The Thirty-Third Leaf

I spent that night in the woods, because I could not risk going back to the castle. My fear of the woods was very strong, but I must avoid the Bishop. I searched for the largest tree I could find, and beneath it's tower I nestled. I tried to sleep but my mind was filled with every terror I could imagine. How many hours I lay there, shivering and worrying, are lost to me now. I am only aware of those moments of anxiety because of what came next.

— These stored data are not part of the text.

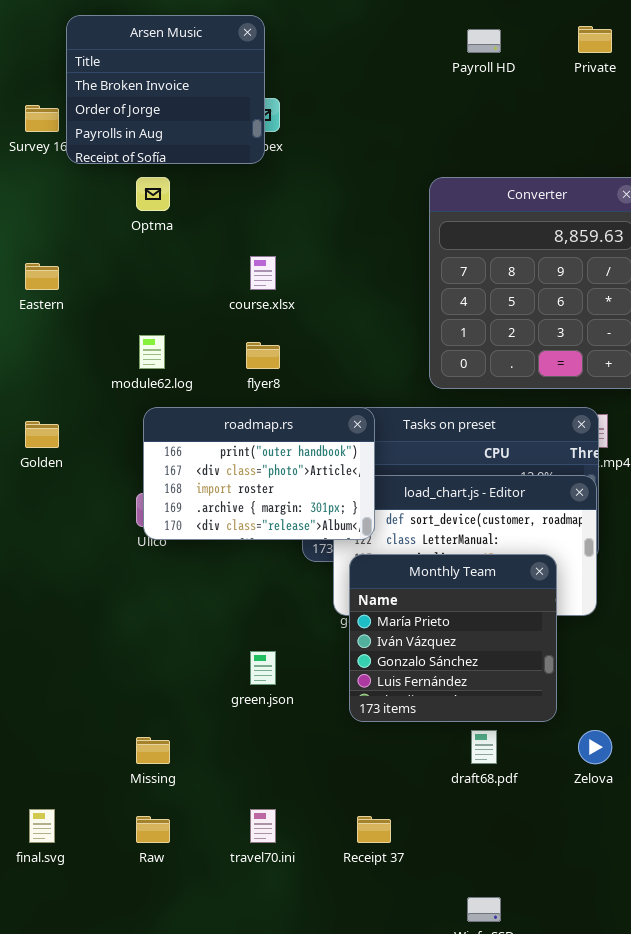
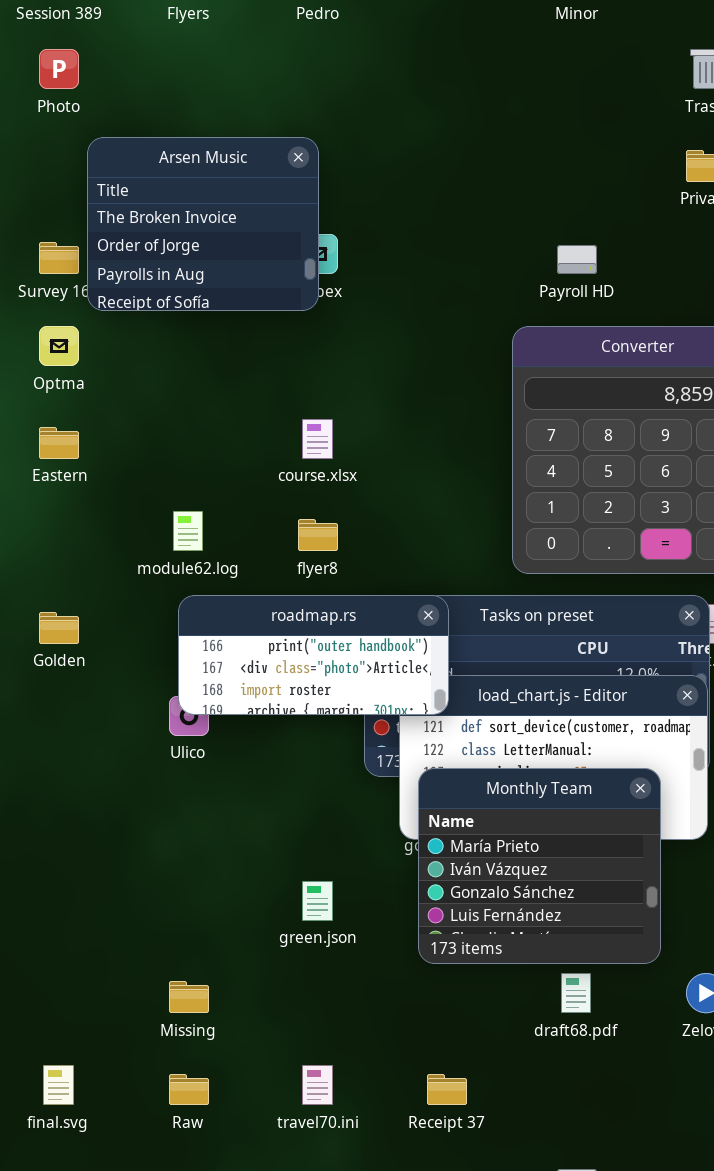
Payroll HD: [467,29,501,53] -> [557,245,597,274], moved
Optma: [136,177,170,211] -> [39,326,79,366], moved
roadmap.rs: [143,407,375,540] -> [178,595,449,715], resized

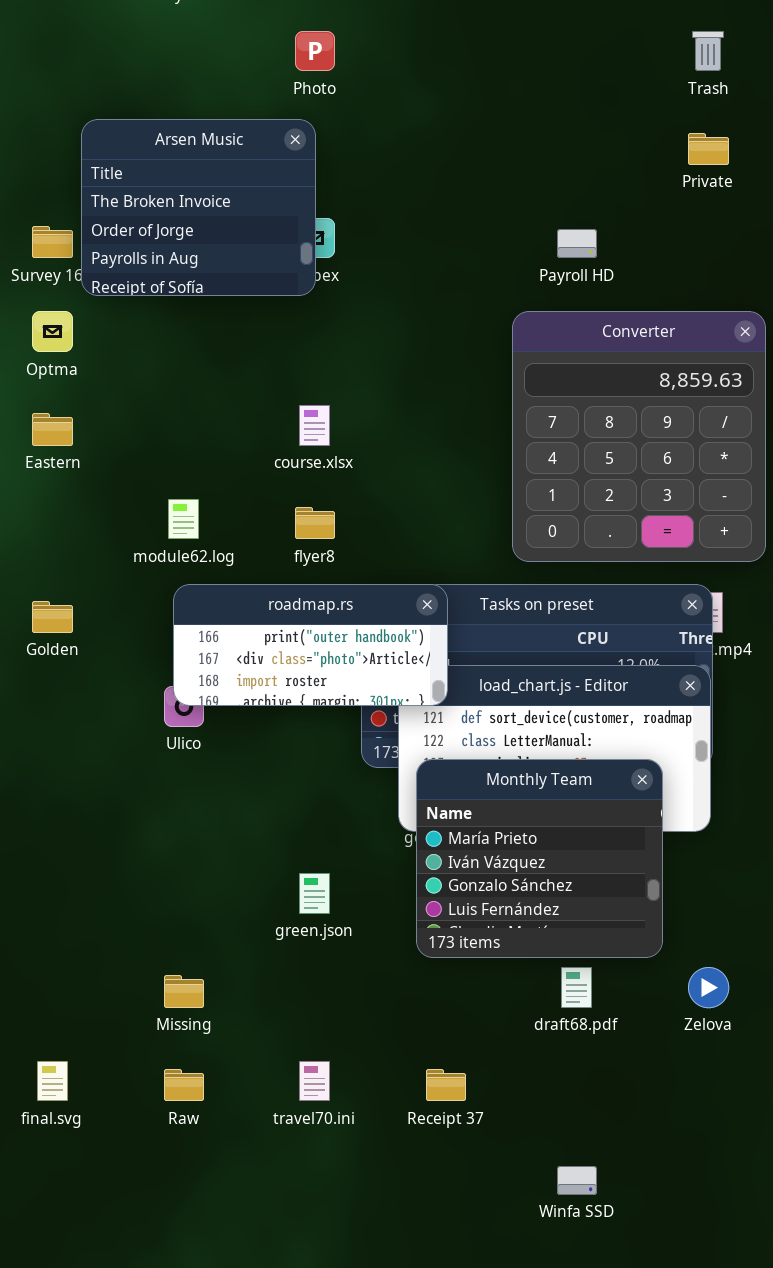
Photo: [39,49,79,89] -> [295,31,335,71], moved

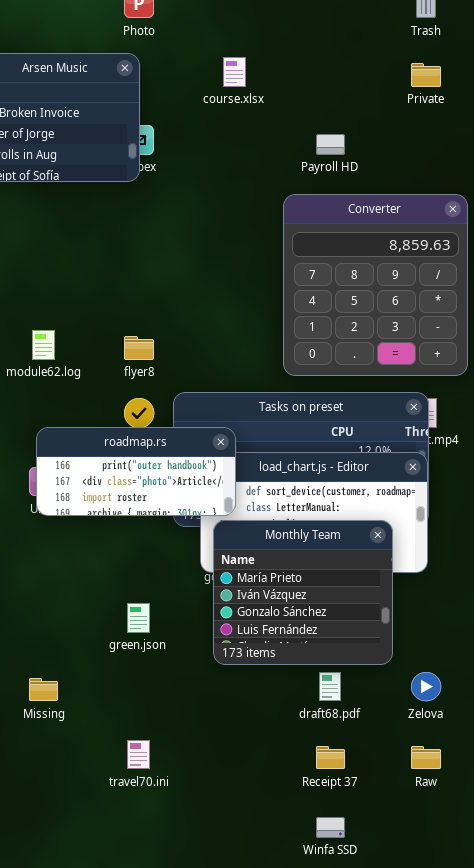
course.xlsx: [299,405,330,446] -> [223,57,246,87], moved
roadmap.rs: [173,584,448,706] -> [36,427,236,516], moved
Raw: [164,1069,204,1101] -> [411,746,441,769], moved
Receipt 37: [426,1069,466,1101] -> [316,746,345,769], moved

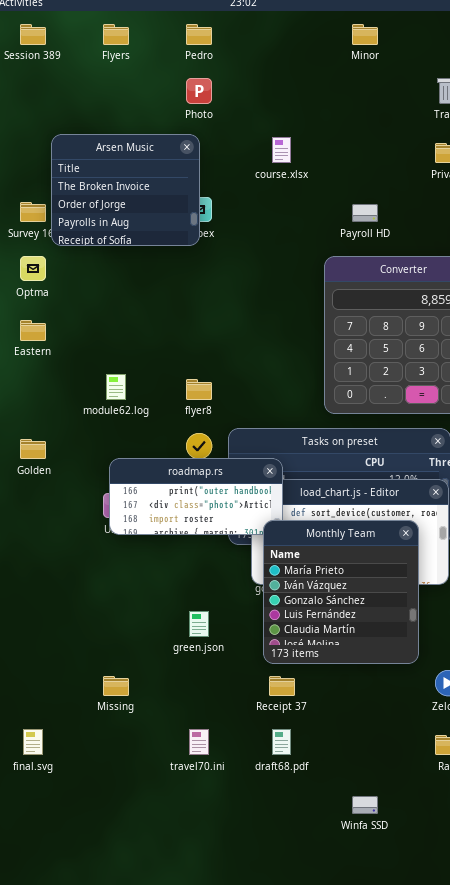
Monthly Team: [213,520,393,665] -> [263,520,419,664], resized
draft68.pdf: [319,672,341,701] -> [272,729,291,755], moved
Receipt 37: [316,746,345,769] -> [269,676,295,696], moved

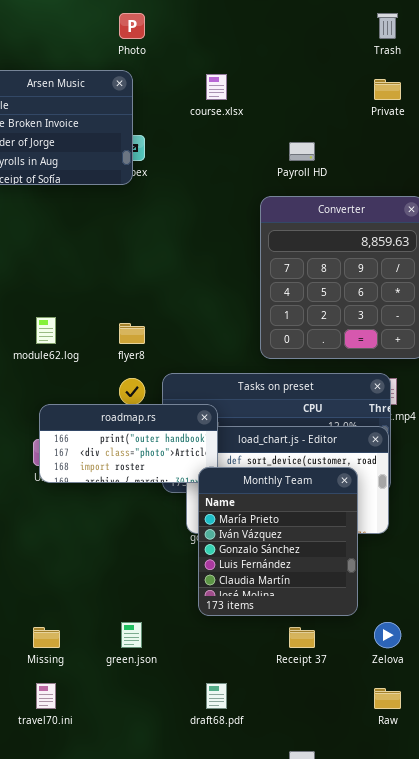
green.json: [189,611,209,637] -> [121,622,142,648], moved
Receipt 37: [269,676,295,696] -> [289,627,315,648], moved
travel70.ini: [189,729,209,755] -> [36,683,56,709], moved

I remain hidden there, beneath the massive tree, exactly what I had sought to do, when a group of figures entered my field of vision. There was very little light in the woods but my sight had become somewhat adjusted and so I was able to vaguely make out moving shapes. I knew them not to be animals because their movements were more purposeful. They appeared to be searching for something and when I realized this I was awoken like never before as I feared being discovered. It was then, in that awoke way, that I was able to fully see them. These were not the others as I had been expecting. They were .... different. I cannot say they were terrible, that they were hideous or wild. I have not the language to share the song that these nameless shapes sang to me. I was so close to the other world, somehow I could feel what they feel, and I was overcome with visions of what they must see, all moving so slowly, so silently, and strangely in time with my own heartbeat. How is it that I could be moved by that which terrified me? And how could I have stood up from my hiding place, moving into the shapeless group and begin to sing with their song? How could I have done that? There are no answers for me here. My sense of homelessness is complete as there is no refuge for me. Not in the night because of my dreams, not in the daytime because of the Bishop, and not in the woods where I grew because of something I can never name. I am a ghost in my own time.

- Sorren

 
The terrors of this man have driven him to the demonic realm where the curtain is thin and easily penetrated. This realm is not open to one anointed by the word of God. He does not even realize what he has done. This is the danger of despair, black lightning. Sorren has summoned these evil manifestations, and he will never have peace until he reaches out for the grace of Christ. This is the reason that the Lord calls us to be steadfast in prayer, for the thoughts in our mind reverberate into the world, even as the freezing coldness of winter chills us to the bone, and the world is made more dangerous when the body of Christ is fragmented. The wild places will not shield us from the eyes of the Lord, but we must instead seek solace in fellowship.
— M
 

This book is beginning to affect me in ways I had not anticipated. I find myself daydreaming about this when I should be concentrating on something else; I find myself pacing the room inside my studio long into the night when I know that I have only a few hours before dawn; I find myself directing day to day conversations to include these bizarre and obscure pages until my wife can barely tolerate my flights of fancy, and still I am unsatisfied. This book is beginning to torment me, but I seek out the torment and only speculate further about the words about a ghost. A ghost! While I turn into a ghost in my own life.

I can’t help my fascination with this book, and I did not seek it out. It was given to me, and there must be a reason. I refuse to live in a world without reason. The true irony is that our present world is a world built entirely upon the foundations of reason, and yet I refuse to acknowledge it. I’m sick of it!

Reason can become a sickness, a sickness of society, and this is precisely what I have systematically come to loath about our present world. There are literally, experts to handle every thought and every decision that happens in our life, and our life comes down to an agreement to follow the advice of the experts, because the experts have been programmed and certified with the syllabus of information that itself has been invented and codified by experts that came before them. I’m tired of it. Is this free will? I think not, for why would one go against the advice of an expert that knows what is best for us at every moment of our short life? And if we should choose to defy these proclamations given to us, there is an expert to make note of our defiance and offer us advice about how to come back to the fold, as if we were nothing but frightened sheep, wandering too close to the precipice. There were no experts telling Sorren what to do, and to watch him struggle with these issues is fascinating to me. It is also refreshing and poignant.

Sorren is going through something powerful, something that is beginning to consume him. These spirits that have become manifest to him are an indication of his condition. I am no expert, so I will not call him delusional. Sorren is alive! His passion is beginning to evoke supernatural expressions into his world, but he fears this. I can only imagine what it would be like for him if he accepted this without fear. We should all be so lucky.